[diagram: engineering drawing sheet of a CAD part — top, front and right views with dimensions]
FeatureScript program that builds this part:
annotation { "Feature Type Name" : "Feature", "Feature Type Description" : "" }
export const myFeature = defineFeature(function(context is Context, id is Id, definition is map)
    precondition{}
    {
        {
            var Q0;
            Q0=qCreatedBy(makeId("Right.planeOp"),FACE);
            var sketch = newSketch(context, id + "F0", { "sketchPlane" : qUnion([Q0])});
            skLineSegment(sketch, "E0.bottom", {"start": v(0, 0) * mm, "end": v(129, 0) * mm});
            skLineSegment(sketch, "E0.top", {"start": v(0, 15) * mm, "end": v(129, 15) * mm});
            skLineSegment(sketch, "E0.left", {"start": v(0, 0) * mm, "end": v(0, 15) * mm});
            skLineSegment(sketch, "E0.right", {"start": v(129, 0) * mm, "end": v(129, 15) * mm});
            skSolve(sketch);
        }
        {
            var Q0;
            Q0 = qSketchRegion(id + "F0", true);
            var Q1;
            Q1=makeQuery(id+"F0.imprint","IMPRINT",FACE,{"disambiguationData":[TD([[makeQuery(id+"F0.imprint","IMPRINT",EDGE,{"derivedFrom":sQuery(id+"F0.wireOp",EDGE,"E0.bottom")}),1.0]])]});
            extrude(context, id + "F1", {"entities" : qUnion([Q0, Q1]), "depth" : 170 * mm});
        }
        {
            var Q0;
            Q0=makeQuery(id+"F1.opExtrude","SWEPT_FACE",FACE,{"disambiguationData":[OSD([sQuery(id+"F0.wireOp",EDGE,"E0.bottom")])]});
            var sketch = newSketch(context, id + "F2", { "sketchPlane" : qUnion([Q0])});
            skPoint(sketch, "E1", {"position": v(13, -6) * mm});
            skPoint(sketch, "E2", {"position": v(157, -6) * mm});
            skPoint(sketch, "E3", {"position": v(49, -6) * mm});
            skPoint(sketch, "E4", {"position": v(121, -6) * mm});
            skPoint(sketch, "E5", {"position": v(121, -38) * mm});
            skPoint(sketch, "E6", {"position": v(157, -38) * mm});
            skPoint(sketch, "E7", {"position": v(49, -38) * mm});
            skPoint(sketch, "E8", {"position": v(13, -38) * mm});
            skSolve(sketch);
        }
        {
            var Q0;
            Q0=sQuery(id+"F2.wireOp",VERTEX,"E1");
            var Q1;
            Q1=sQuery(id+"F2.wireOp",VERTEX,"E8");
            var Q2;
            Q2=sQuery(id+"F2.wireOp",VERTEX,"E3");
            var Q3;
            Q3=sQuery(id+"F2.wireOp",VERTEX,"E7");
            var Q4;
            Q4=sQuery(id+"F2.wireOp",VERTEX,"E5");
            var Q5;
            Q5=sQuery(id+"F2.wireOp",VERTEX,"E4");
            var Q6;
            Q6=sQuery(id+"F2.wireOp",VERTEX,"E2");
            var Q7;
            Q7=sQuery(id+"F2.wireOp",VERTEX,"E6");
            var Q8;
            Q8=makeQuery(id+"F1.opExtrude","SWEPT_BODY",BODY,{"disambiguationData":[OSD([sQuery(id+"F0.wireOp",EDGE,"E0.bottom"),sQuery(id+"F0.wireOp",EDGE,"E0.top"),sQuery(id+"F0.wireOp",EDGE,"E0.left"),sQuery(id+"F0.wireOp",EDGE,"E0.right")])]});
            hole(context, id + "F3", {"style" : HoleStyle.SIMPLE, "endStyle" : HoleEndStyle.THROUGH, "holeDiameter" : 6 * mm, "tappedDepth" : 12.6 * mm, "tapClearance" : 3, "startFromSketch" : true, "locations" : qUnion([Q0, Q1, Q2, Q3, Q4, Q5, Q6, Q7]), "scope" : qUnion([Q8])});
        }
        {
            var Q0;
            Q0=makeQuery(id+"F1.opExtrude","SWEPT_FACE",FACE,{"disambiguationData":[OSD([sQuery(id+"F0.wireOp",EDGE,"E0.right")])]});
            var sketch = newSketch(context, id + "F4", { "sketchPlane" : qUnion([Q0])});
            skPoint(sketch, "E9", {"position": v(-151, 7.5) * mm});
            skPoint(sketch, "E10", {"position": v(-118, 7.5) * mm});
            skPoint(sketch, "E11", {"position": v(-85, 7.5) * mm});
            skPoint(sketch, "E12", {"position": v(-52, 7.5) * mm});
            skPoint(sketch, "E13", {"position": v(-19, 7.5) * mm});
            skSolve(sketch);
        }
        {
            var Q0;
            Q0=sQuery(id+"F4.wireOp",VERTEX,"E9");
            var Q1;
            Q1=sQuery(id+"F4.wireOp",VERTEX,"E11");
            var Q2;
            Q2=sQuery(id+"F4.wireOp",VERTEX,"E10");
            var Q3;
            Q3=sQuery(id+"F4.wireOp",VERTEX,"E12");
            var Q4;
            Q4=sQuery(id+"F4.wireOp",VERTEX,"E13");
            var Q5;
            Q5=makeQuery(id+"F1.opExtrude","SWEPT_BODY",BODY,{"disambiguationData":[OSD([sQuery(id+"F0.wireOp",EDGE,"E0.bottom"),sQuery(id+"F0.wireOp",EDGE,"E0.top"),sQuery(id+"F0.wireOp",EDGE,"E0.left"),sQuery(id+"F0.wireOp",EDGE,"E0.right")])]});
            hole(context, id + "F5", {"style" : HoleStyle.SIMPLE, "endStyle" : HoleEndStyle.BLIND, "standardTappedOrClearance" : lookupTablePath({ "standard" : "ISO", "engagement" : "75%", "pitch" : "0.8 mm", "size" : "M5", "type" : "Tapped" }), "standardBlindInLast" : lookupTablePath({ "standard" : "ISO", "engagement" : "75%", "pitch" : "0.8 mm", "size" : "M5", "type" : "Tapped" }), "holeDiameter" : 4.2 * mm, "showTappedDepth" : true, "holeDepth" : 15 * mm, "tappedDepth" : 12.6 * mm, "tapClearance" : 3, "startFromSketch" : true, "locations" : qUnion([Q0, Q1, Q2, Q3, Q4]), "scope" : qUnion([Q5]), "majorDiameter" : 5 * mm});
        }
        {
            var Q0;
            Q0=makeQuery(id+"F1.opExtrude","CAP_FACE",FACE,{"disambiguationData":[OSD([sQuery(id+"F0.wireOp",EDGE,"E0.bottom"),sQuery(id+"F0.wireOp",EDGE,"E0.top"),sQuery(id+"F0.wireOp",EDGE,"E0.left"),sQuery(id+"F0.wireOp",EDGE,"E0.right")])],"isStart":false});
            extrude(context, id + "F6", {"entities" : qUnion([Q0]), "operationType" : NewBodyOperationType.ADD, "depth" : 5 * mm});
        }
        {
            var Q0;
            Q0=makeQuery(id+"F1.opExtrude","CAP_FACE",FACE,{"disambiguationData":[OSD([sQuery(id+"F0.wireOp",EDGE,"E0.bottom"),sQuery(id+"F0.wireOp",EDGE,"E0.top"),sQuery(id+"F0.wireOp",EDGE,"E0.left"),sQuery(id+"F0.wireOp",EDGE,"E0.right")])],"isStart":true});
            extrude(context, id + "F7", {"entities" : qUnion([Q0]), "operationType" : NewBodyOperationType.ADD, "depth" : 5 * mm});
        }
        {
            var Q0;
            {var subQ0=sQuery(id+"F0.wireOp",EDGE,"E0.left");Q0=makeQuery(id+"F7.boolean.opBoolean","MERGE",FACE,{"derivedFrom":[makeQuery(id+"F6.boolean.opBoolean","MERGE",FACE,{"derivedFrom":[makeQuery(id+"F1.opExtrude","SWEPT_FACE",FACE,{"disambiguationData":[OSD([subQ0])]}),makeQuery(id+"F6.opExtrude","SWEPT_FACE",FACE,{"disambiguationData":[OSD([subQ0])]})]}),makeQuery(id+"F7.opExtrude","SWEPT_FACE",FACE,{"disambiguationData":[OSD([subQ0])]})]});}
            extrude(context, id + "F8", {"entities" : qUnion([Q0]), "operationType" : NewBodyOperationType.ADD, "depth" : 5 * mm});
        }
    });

PROBLEM TO WORK ON: Report every line of the records that contains the string "part", copying each line in full.

WRITTEN REPLY:
[diagram: engineering drawing sheet of a CAD part — top, front and right views with dimensions]
FeatureScript program that builds this part:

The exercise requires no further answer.